Wednesday, September 5, 2012

Unintended Consequences

The article by Paul Gionfriddo entitled "How I Helped Create a Flawed Mental Health System That's Failed Millions -- and My Son" tears at one's heart and points out the need to address the needs of those with mental illness in a holistic way.  It is clear that earlier recognition of these issues by schools, the courts and society in general is desperately needed.  It is equally clear that a tendency to blame bad parenting and to call everything "attention deficit disorder" also contributes to this societal and personal (for Mr. Gionfriddo and others in the same situation) disaster that is all too common.  I only wish that I believed that the solutions he outlines would be effective.  In the same way the system he helped dismantle through legislative action and the system that he attempted to build in its place contributed to some of the problems he  has lived through, the solutions that he has outlined may have other unintended consequences as well.

Something must be done and I wish I knew the right answers and was as certain that this author is about the need for certain specific actions.  Here are some of my thoughts about his suggestions as to what he would do if he were a legislator today, taken with the understanding that I have not had to live through his experiences with his son.

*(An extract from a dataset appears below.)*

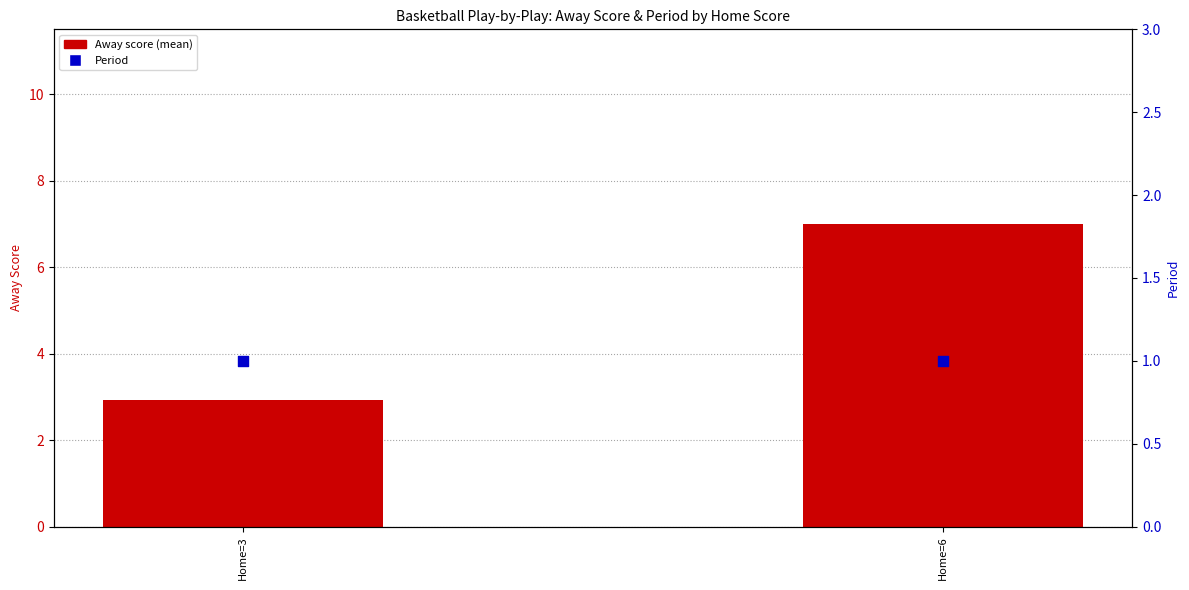

What are all the series names shown in the legend?

Away score (mean), Period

  • "I'd mandate - and provide funding to ensure - that every teacher receive training in recognizing symptoms of mental illness in students and how to handle students with a mental illness effectively."    I strongly agree that schools must have people who have more knowledge of mental illness.  The challenge is that training every teacher and then having those teachers only use those skills infrequently almost guarantees that those taught skills will become rusty and below that which is needed.  While our answers are often to train, we have to understand that training only works if the skills that we train on are reinforced and used in an ongoing way.  
  • "I'd implement the Affordable Care Act's Medicaid expansion for single adult without delay in 2014 and put much more money into community mental health services."  As a physician who has watched the Medicaid payments get squeezed to a point where few physicians and therapists will see patients, I do have a hard time understanding how sub-optimal therapy that is expanded to more people will create better care when the resources of talented people with time to spend on each patient is still far too limited.  I too believe strongly in the promise of better community mental health services and only wish that they could be put into place with their effectiveness being measured directly by the families of those mental health patients affected.  
  • "I'd integrate how services are delivered by funding collaborative community mental health  programs and have them run by mental health professionals."  Here again I worry more about how this will be done to ensure that the services are those that actually help the people involved.  Translating a good intent into effective regulations and policies is often where those pesky unintended consequences occur.  
  • "Finally, I'd insist that the spirit and mandates of the federal Mental Health Parity Act of 2008 be enforced uniformly across the states."  I agree with the emotion that the intent of that law passed in 2008 should be followed everywhere but with culture and resources varying so much from state to state and from locale to locale it is hard for me to agree that all the mandates should be followed in the same way.  Rather I would like to see an understanding that people with mental illness must be treated with dignity and care so matter where they are treated and that they and their families be the people to decide if that treatment fits their need.  
Let us all share Mr. Gionfriddo's outrage and pain and do all we can to improve the total life care of those who suffer as his son suffers and to work to create a different improved path for those children who are starting to show signs of significant mental illness.